» **What you have to do**
Copy the passage from the article on Google's Interactions API starting with "The Interactions API is" and going on through "and agent interactions.", swapping "tool orchestration" for "tool coordination".

Google is rolling out its Interactions API, a new unified interface for its Gemini models. The beta API aims to simplify interactions with Gemini, offering a more robust alternative to the existing generateContent API.
The Interactions API is designed to handle state management, tool orchestration, and long-running tasks more efficiently. It supports both general use cases and specialized functions like tool calling and agent interactions.
Unified Interface for Gemini Models
This new API consolidates various interaction patterns into a single, cohesive interface. It simplifies how developers engage with Gemini models and agents, promising a smoother workflow for complex AI applications.
The API is available via existing SDKs for Python and JavaScript, with REST endpoints also supported. Developers can start with basic text prompts or build multi-turn conversations.
Stateful and Stateless Conversations
For conversational AI, the Interactions API offers both stateful and stateless modes. Stateful conversations leverage previous_interaction_id to maintain context server-side, reducing the need to resend full chat histories. Stateless conversations require manual management of conversation history on the client side.
Multimodal Capabilities
The API extends Gemini's multimodal understanding and generation capabilities. Developers can provide inputs like images, audio, and video, and generate multimodal outputs, including images and speech.
- Image Understanding: Analyze images by providing URLs or uploaded files.
- Audio and Video Processing: Understand spoken content or analyze video content.

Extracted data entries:
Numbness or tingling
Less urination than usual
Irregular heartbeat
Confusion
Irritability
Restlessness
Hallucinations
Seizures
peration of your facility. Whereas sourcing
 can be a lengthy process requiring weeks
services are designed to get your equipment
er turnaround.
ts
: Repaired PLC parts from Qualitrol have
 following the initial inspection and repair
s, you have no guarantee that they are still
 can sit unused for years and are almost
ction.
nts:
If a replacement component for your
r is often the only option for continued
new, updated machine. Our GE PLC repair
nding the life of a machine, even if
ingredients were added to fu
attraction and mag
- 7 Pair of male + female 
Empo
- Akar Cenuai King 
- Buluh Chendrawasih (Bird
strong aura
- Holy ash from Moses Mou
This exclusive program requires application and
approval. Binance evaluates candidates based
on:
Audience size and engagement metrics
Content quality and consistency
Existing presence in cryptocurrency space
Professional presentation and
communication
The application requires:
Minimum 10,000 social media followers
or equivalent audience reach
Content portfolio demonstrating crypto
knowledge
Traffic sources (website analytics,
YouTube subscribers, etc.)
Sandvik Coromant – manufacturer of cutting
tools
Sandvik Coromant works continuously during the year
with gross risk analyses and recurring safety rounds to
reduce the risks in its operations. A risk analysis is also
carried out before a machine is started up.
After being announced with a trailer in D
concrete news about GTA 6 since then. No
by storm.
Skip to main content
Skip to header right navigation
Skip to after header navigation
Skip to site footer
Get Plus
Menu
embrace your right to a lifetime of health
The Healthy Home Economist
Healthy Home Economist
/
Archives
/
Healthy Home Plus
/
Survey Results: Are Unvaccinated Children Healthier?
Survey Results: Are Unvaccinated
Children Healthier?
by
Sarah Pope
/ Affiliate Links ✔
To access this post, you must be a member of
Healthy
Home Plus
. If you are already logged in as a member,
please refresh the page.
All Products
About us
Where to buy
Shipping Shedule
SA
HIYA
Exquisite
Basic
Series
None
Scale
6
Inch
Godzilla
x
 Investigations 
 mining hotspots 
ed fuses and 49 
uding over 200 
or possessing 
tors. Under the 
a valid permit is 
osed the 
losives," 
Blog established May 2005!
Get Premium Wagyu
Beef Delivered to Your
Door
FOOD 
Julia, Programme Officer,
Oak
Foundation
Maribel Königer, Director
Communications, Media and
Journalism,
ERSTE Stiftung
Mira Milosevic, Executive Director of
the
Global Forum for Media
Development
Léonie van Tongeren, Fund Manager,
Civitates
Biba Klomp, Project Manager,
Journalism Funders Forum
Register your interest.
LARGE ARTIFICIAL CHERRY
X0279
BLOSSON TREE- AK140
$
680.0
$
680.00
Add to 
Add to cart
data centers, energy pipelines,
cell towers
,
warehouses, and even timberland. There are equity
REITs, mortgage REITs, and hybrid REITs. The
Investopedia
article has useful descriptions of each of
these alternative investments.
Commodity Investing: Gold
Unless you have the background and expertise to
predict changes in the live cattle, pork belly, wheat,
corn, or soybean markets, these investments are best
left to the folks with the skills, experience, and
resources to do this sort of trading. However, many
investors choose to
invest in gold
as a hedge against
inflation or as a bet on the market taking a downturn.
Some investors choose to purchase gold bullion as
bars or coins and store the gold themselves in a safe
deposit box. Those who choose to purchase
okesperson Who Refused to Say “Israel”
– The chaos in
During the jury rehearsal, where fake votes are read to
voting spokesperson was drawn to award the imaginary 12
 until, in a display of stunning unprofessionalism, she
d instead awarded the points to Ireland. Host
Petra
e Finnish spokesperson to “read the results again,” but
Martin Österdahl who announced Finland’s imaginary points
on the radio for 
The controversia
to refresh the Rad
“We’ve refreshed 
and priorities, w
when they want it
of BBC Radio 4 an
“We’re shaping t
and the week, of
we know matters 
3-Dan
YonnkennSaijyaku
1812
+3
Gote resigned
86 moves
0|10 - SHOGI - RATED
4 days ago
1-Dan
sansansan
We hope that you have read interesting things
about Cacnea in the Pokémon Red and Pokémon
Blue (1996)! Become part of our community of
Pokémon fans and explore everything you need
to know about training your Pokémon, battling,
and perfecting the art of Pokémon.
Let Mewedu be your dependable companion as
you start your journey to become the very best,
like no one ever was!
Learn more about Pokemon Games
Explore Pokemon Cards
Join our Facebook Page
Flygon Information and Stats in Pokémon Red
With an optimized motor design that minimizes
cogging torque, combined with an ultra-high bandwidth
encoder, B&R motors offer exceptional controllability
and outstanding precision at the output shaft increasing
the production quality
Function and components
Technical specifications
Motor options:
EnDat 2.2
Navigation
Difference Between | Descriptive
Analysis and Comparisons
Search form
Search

» **Answer to the problem**
The Interactions API is designed to handle state management, tool coordination, and long-running tasks more efficiently. It supports both general use cases and specialized functions like tool calling and agent interactions.